---------- Information ----------

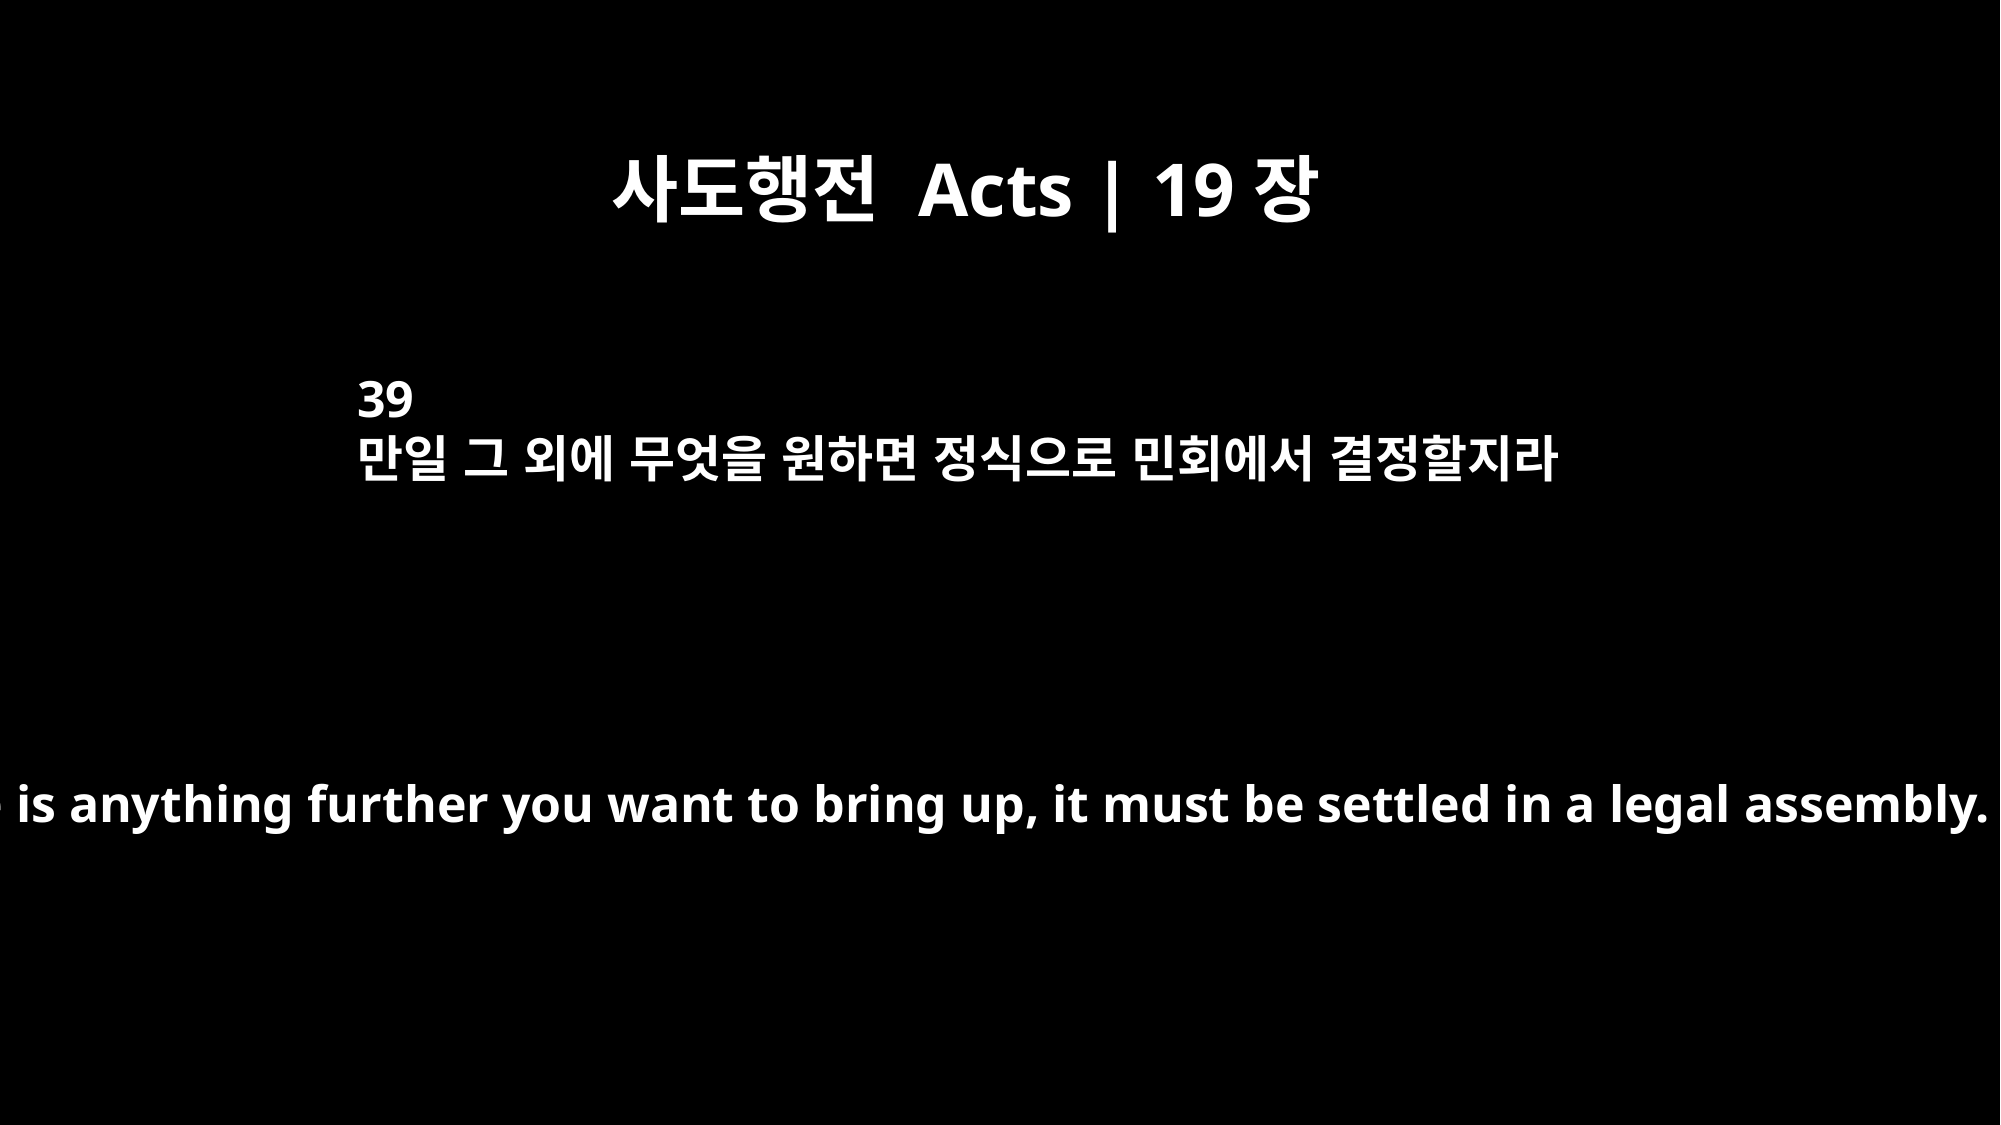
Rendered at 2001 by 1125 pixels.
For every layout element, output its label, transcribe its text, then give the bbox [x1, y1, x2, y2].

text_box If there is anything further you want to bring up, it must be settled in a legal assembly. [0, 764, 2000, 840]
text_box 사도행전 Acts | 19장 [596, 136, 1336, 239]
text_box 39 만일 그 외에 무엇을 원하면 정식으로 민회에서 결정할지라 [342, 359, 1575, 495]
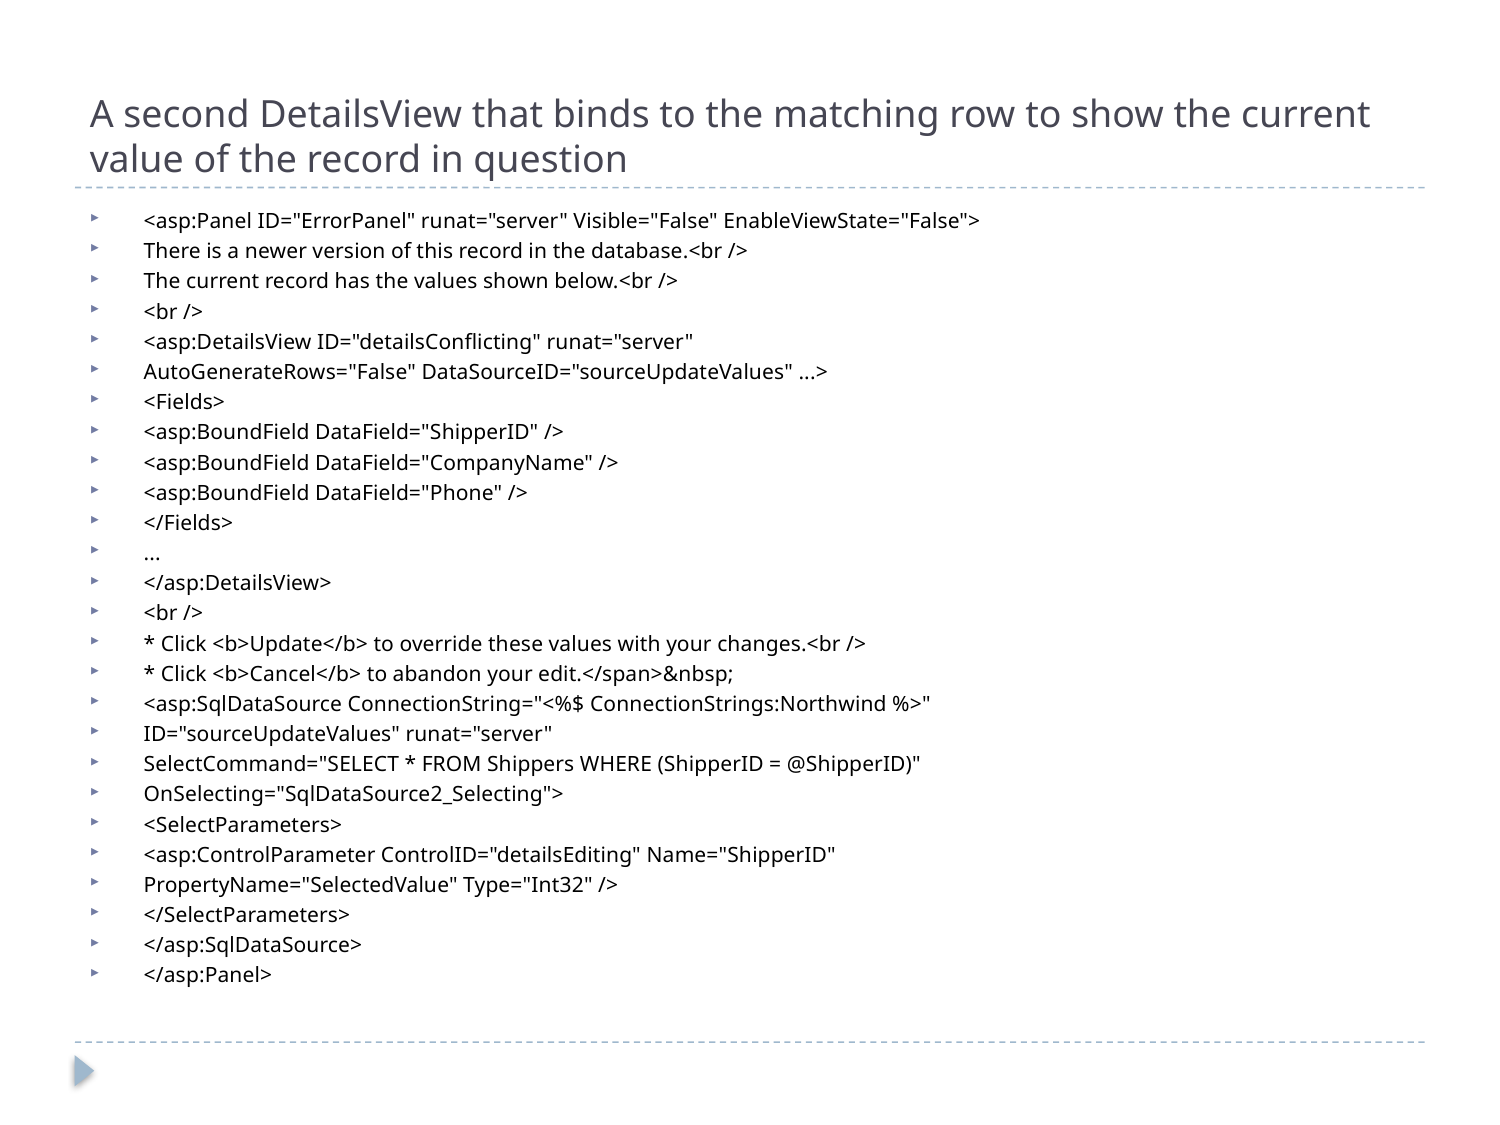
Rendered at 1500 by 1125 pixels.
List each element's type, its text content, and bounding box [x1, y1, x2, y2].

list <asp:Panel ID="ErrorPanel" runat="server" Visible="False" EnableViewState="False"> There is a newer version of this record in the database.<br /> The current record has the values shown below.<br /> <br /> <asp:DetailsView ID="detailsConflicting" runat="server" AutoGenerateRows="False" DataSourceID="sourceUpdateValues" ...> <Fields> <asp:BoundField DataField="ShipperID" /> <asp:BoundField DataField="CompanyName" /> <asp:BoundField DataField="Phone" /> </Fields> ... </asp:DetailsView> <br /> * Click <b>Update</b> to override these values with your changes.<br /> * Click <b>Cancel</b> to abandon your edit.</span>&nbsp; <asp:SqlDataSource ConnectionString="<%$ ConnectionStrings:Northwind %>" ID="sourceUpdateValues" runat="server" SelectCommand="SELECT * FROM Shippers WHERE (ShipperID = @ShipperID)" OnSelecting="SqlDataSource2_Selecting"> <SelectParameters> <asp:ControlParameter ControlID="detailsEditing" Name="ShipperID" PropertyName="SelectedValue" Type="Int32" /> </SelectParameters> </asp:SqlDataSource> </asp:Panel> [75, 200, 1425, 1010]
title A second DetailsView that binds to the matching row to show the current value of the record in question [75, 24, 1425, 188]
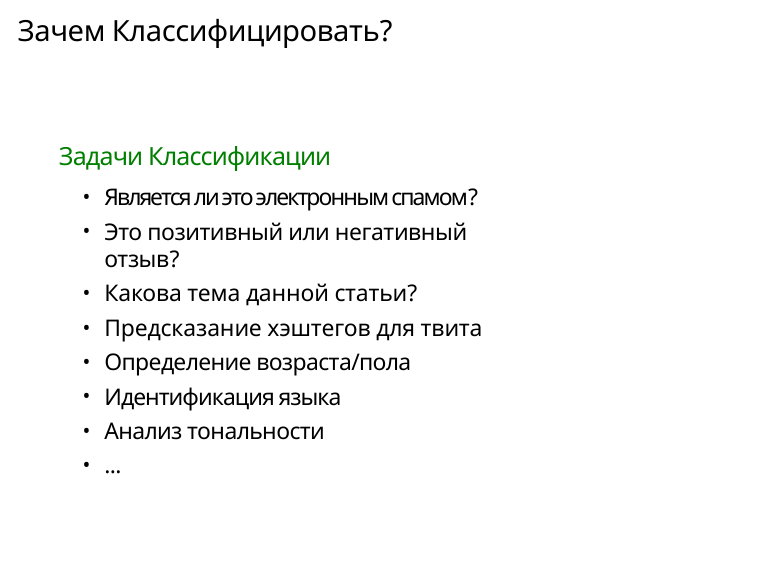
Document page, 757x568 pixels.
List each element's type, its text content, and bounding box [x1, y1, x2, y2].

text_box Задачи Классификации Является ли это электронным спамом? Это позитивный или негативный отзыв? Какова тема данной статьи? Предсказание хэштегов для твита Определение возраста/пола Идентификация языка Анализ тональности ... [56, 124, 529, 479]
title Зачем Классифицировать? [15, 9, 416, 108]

----------

Without copying any picture, repeat the full listing above word for word.

## Response to the exercise:
Rendered at 2001 by 1125 pixels.
For every layout element, output its label, transcribe its text, then give the bbox [x1, y1, x2, y2].

text_box If there is anything further you want to bring up, it must be settled in a legal assembly. [0, 764, 2000, 840]
text_box 사도행전 Acts | 19장 [596, 136, 1336, 239]
text_box 39 만일 그 외에 무엇을 원하면 정식으로 민회에서 결정할지라 [342, 359, 1575, 495]
Rendered at 1500 by 1125 pixels.
List each element's type, its text content, and bounding box [x1, y1, x2, y2].

list <asp:Panel ID="ErrorPanel" runat="server" Visible="False" EnableViewState="False"> There is a newer version of this record in the database.<br /> The current record has the values shown below.<br /> <br /> <asp:DetailsView ID="detailsConflicting" runat="server" AutoGenerateRows="False" DataSourceID="sourceUpdateValues" ...> <Fields> <asp:BoundField DataField="ShipperID" /> <asp:BoundField DataField="CompanyName" /> <asp:BoundField DataField="Phone" /> </Fields> ... </asp:DetailsView> <br /> * Click <b>Update</b> to override these values with your changes.<br /> * Click <b>Cancel</b> to abandon your edit.</span>&nbsp; <asp:SqlDataSource ConnectionString="<%$ ConnectionStrings:Northwind %>" ID="sourceUpdateValues" runat="server" SelectCommand="SELECT * FROM Shippers WHERE (ShipperID = @ShipperID)" OnSelecting="SqlDataSource2_Selecting"> <SelectParameters> <asp:ControlParameter ControlID="detailsEditing" Name="ShipperID" PropertyName="SelectedValue" Type="Int32" /> </SelectParameters> </asp:SqlDataSource> </asp:Panel> [75, 200, 1425, 1010]
title A second DetailsView that binds to the matching row to show the current value of the record in question [75, 24, 1425, 188]
Document page, 757x568 pixels.
List each element's type, its text content, and bounding box [x1, y1, x2, y2].

text_box Задачи Классификации Является ли это электронным спамом? Это позитивный или негативный отзыв? Какова тема данной статьи? Предсказание хэштегов для твита Определение возраста/пола Идентификация языка Анализ тональности ... [56, 124, 529, 479]
title Зачем Классифицировать? [15, 9, 416, 108]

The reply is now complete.